Estaba muy extendida la creencia de que el cuerpo tenía cuatro «humores» y que si éstos se desequilibraban, se enfermaba. La orina del paciente se utilizaba para determinar si había realmente un desequilibrio. Las hemorragias (con o sin sanguijuelas), el sudor y los vómitos inducidos eran los remedios preferidos para reequilibrar los humores.

Incluso el deporte principesco de las justas no estaba exento de peligros, y no sólo de miembros rotos. Por ejemplo, se cree que el rey Enrique IV sufrió convulsiones, quizá como consecuencia de los repetidos golpes en la cabeza que recibió en su juventud mientras jugaba a las justas.

Las justas también podían ser perjudiciales para la salud: las heridas, las infecciones, las enfermedades y las roturas de huesos eran sólo algunos de los peligros a los que había que enfrentarse en Tierra Santa.
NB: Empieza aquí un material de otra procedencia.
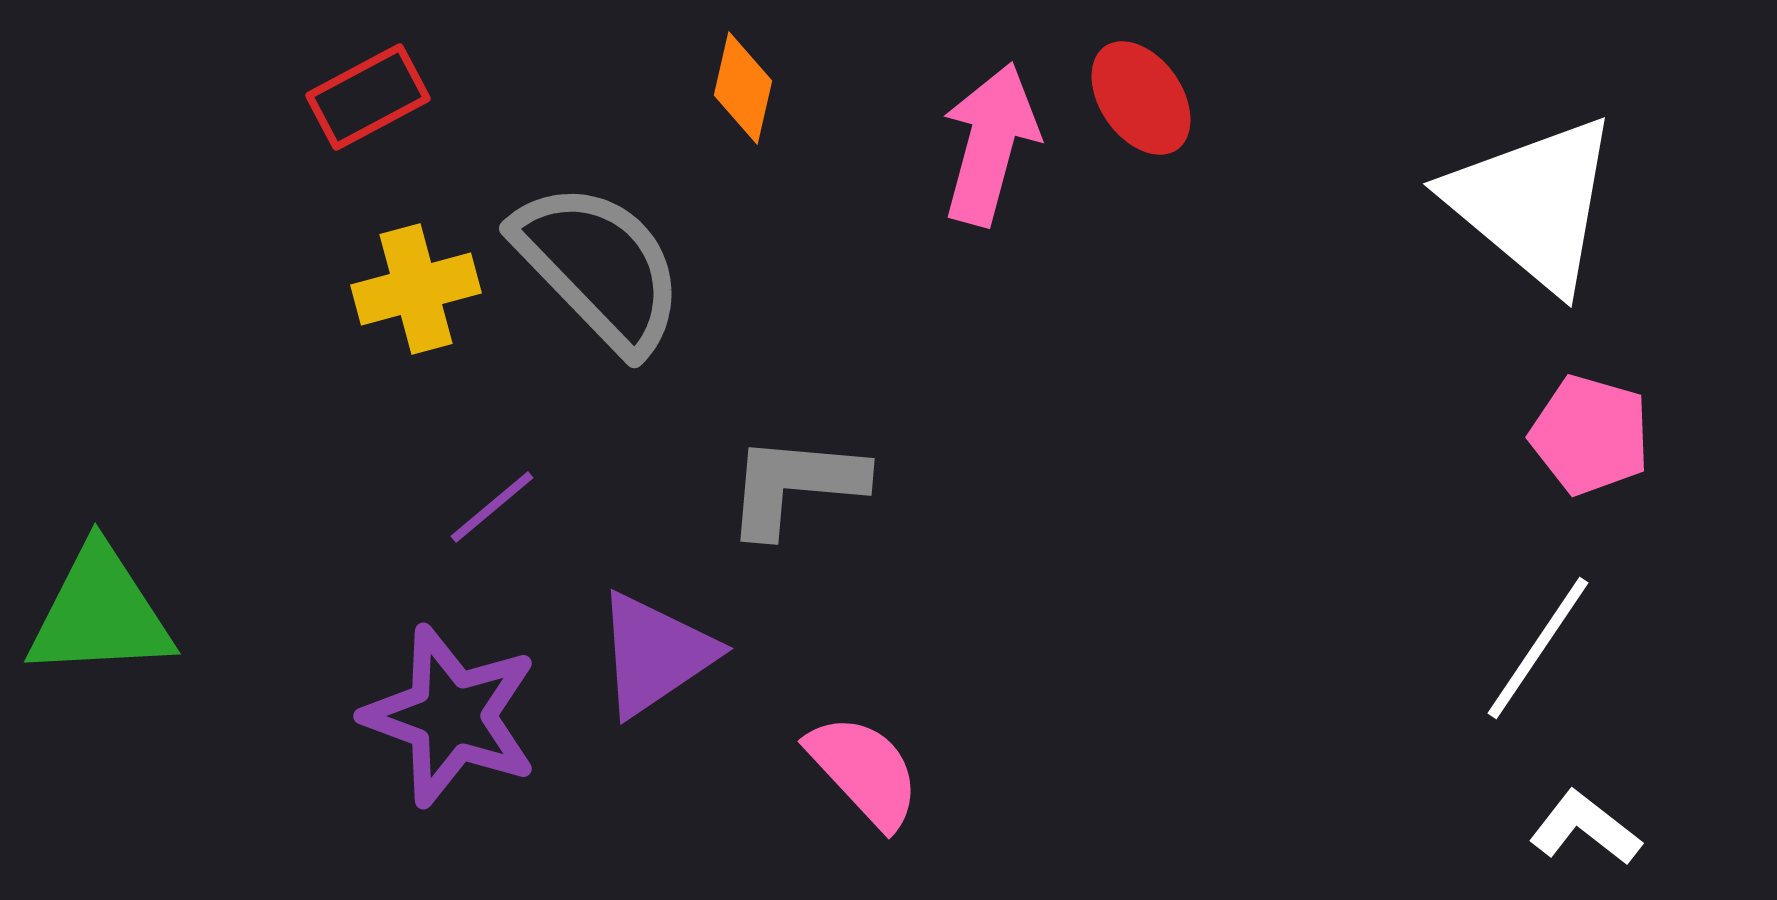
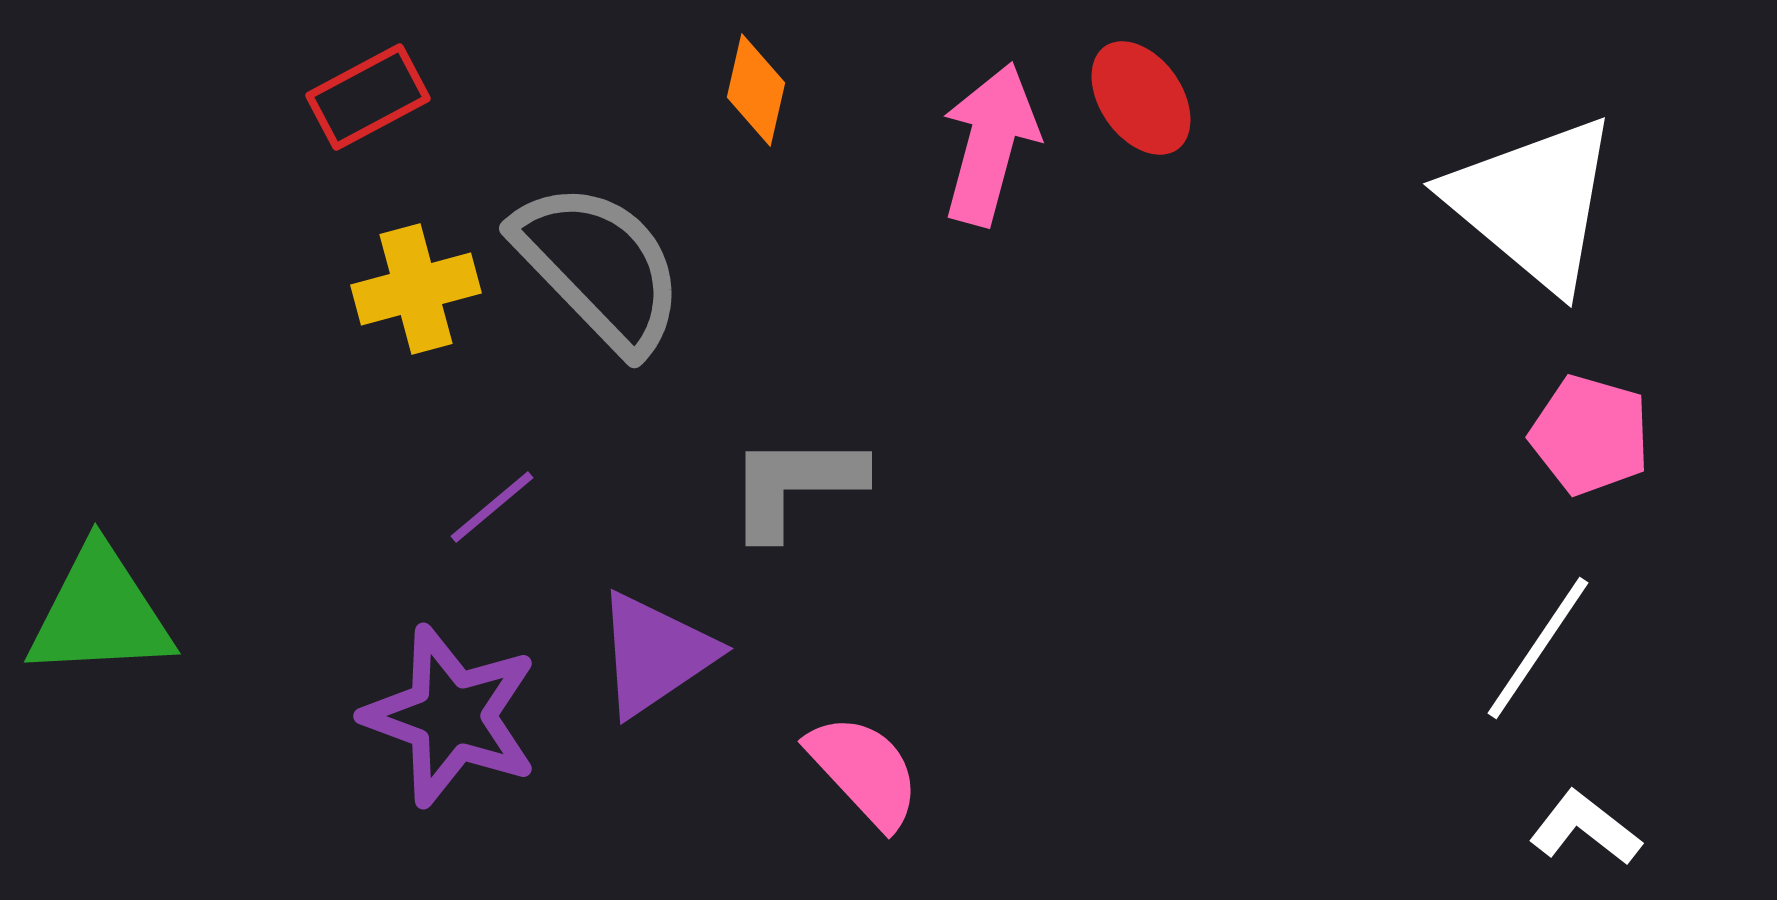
orange diamond: moved 13 px right, 2 px down
gray L-shape: rotated 5 degrees counterclockwise
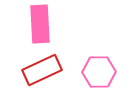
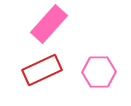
pink rectangle: moved 9 px right; rotated 45 degrees clockwise
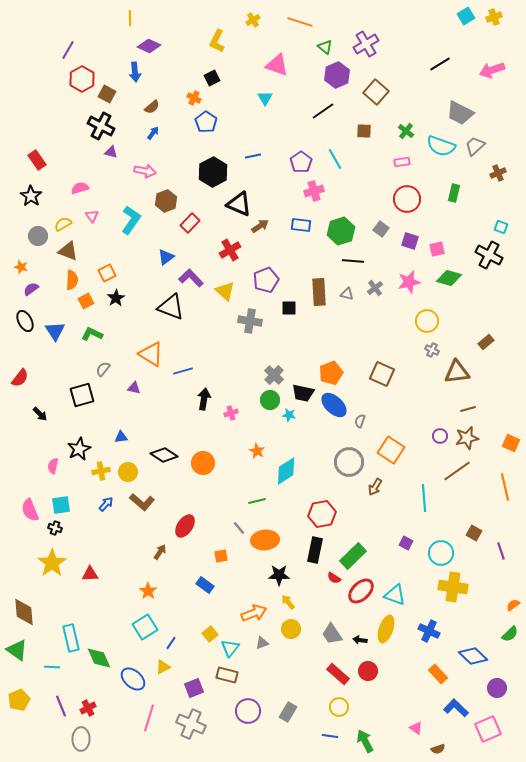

Si un desafortunado paciente requería una operación o amputación, ésta sería llevada a cabo por un «cirujano», a menudo un carnicero o barbero de oficio, y se realizaría sin anestesia. Como los instrumentos no estaban esterilizados, las infecciones postoperatorias eran a menudo mortales.

Un recuerdo de los horrores de la cirugía medieval sobrevive hasta nuestros días: el poste de barbero rojo y blanco que tradicionalmente se encuentra fuera de una barbería se remonta a la Edad Media. Su franja roja representa la sangre derramada y la blanca, las vendas utilizadas durante una operación.

*En este punto de la obra de Shakespeare, Enrique IV, enfermo, enfrentado a una rebelión y con todas las responsabilidades de la realeza, siente las inseguridades de su corona.